## [Source excerpt]
•••
Fargo Station is a train station in Fargo, North Dakota, United States. It is served by Amtrak's Empire Builder. It is the only railway station in use in the Fargo-Moorhead area and is the third-busiest in North Dakota. The platform, tracks, and station are currently all owned by BNSF Railway. The station is currently located in the former BNSF freight house. The former main station building is now home to Great Northern Bicycle Co.

History

Fargo station was originally built by the Great Northern Railway in 1906. It was designed by Samuel L. Bartlett in a Romanesque Revival style. He also designed other stations for the Great Northern, including stations in Minot and Rugby, North Dakota. The Great Northern also built a nearby freight warehouse in Fargo, listed on the National Register of Historic Places.
•••
## [Stored data]

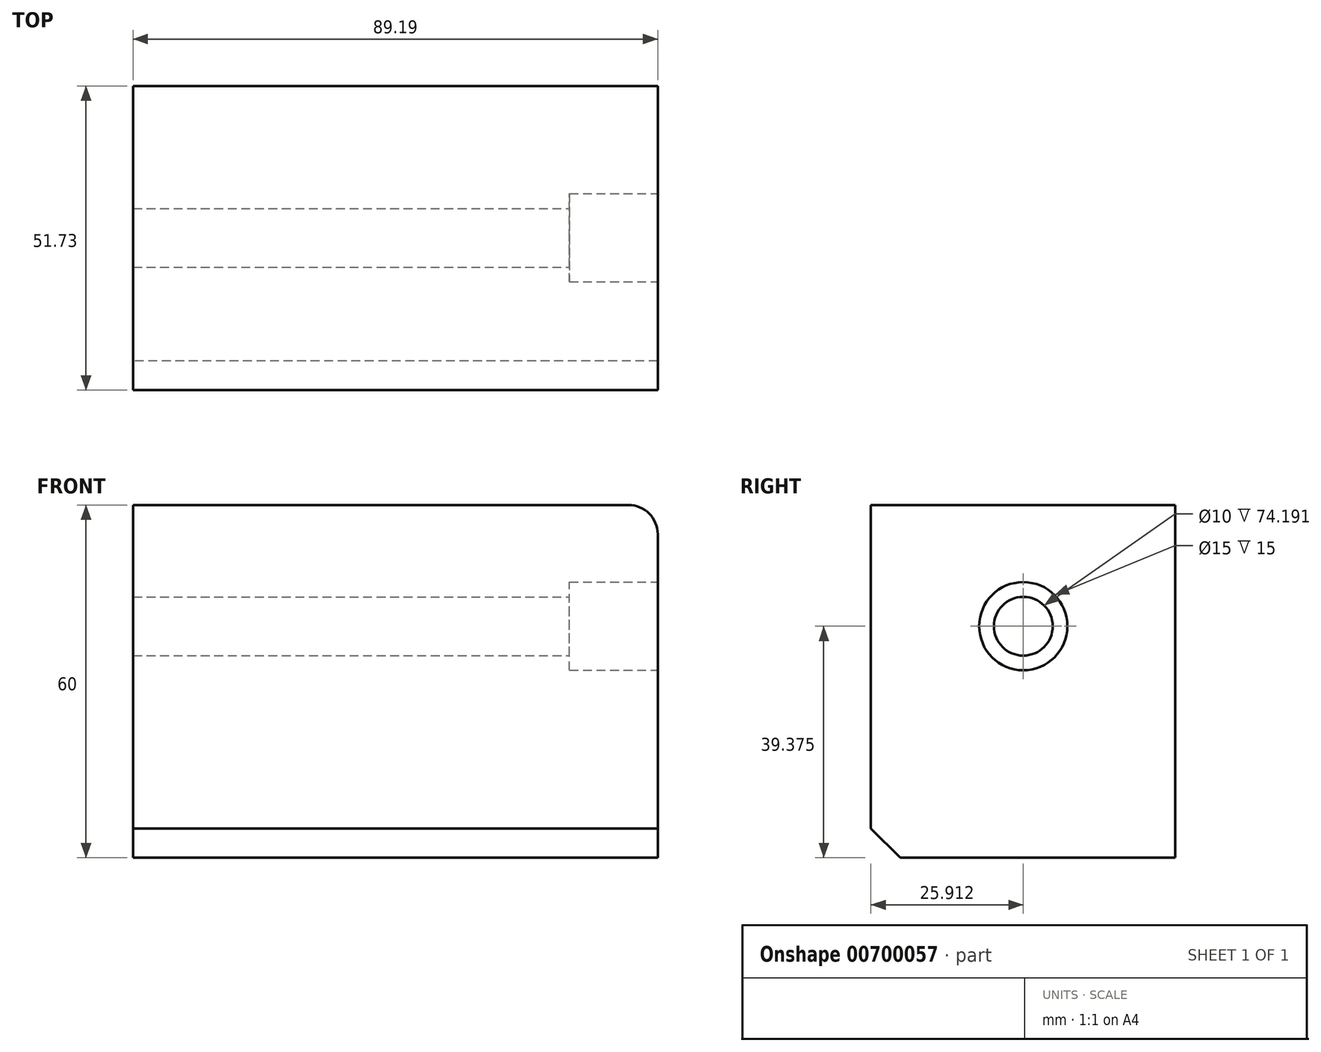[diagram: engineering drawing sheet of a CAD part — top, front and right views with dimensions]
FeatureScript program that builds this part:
•••
## [Challenges]
1. Answer these from the Fargo Station excerpt:
(a) Which Amtrak train serves the station?
(b) What business is now housed in the former main station building?
(c) Who designed the station?
2. How would you say this sentence from the Fargo Station excerpt in Spanish: "The platform, tracks, and station are currently all owned by BNSF Railway."
The listing is separate material, unrelated to the Fargo Station excerpt.

## [Responses to the exercise]
1.
(a) The Empire Builder.
(b) Great Northern Bicycle Co.
(c) Samuel L. Bartlett.

2. El andén, las vías y la estación son actualmente propiedad de BNSF Railway.